Credit: Bokic Bojan / Shutterstock

Hughes says the uncertainty around whether these rules will continue past December 2024 has been a recent challenge in the telehealth space, along with a return to pre-Covid state-based licensure restrictions to cross-state telemedicine, with pre-pandemic rollbacks having been applied into most states, meaning that doctors need to be licensed in a given state to practice medicine, even if this is via telehealth.

“Our teams loved the ability to do introductory or follow-up visits via telemedicine across state lines,” says Hughes. “We hear from patients frequently that they want to be able to continue to see their Hopkins provider regardless of whether they live across state lines or are travelling for a vacation.”

The knock-on effect of the impact of declines in telehealth

If the signs that telehealth is a declining service proposition are true, further challenges for the US healthcare system could be on the horizon, namely in the rising rate of appointment no-shows, which past research has suggested costs the US healthcare system $150bn annually.

Senior citizens are the most likely group to miss healthcare appointments due to a lack of transportation, as per Chris Ochs, chief development officer at non-emergency medical transportation company (NEMT) Kerico.

Further, factors that limit telehealth as a viable alternative to in-person visits include a poor grasp on technology or a lack of access to it among senior citizens and poor internet connection speeds in rural and low-income demographic areas of the US.

“As a society, we’re getting older, we’re getting sicker, and we’re driving less,” says Ochs.

“When the three circles of that Venn diagram come together, you’ve got a demographic of seniors that are not driving, and they need to get to where they need to go, and telemedicine is no longer really an option for them. And so, it comes back to transportation.”
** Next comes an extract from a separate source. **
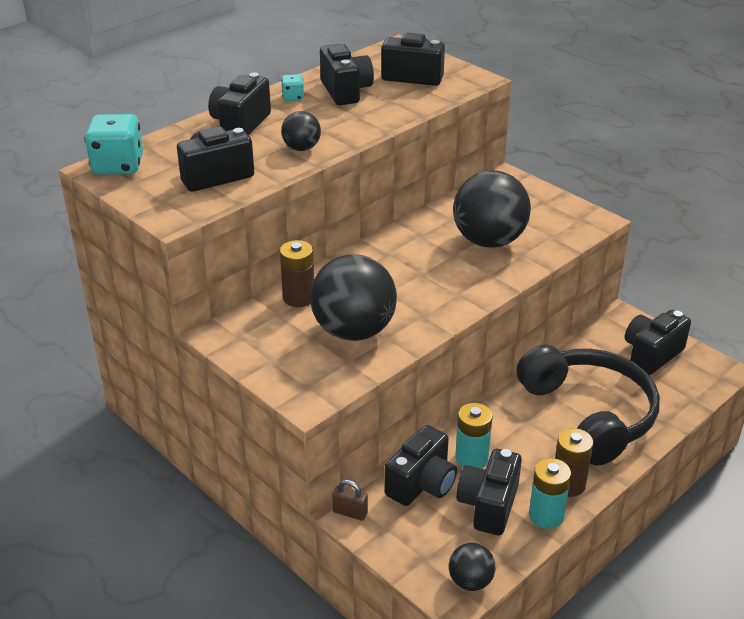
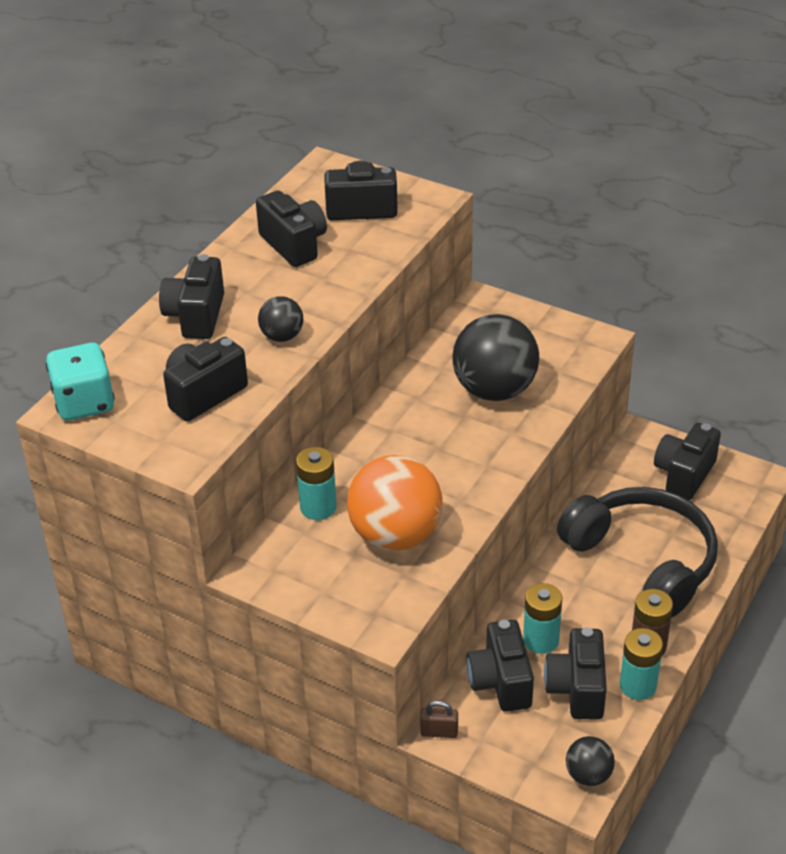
camera: 15 degrees left, 5 degrees up
(293, 97) = (238, 265): turquoise dice -> none
(299, 298) = (318, 507): brown battery -> turquoise battery
(353, 331) = (395, 535): black ball -> orange ball
(422, 484) = (501, 682): black camera -> black camera turned 150 degrees clockwise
“The demand for getting patients in need to their appointments is continuing to surge. And every dollar spent on non-emergency medical transportation equates to $11 saved in emergency room healthcare,” says Ochs.

Ochs’ assertion bears out in research by Fair Health. The healthcare data company’s Monthly Telehealth Regional Tracker for March 2024 showed that telehealth rates in US states including California, Texas, and Florida were below 3% in the over-65 age demographic.

While it seems unlikely that telehealth utilisation will return to the heights during the pandemic, with a right-sized delivery model, hybridised and mindful of a patient’s healthcare requirements, it has its place as a lever as the unmet need for healthcare professionals in the US grows ever more acute. 

In addition, the service is beginning to move in different directions than its pandemic-era conceptualisation, with augmentation through AI and the convergence of remote patient monitoring devices.

As per GlobalData analysts, AI algorithms can analyse large amounts of patient data collected via remote patient monitoring devices and detect trends or issues. AI-powered robots can enable surgeons to perform surgical procedures in a different location from the patient, allowing for remote surgical assistance. 

What seems clear is that while utilisation of telehealth is declining, at least in its nascent form, rightsizing telehealth for the future, as a hybridised service delivery to alleviate pressure on a scarcity of providers in certain geographic regions of the US, and one expanding into new treatment areas, the service appears likely to retain a position within the US healthcare landscape.

As Kaveh Safavi says, virtual is just one in a range of healthcare modalities, and for providers to meet patients on their terms, every modality needs to be available to them.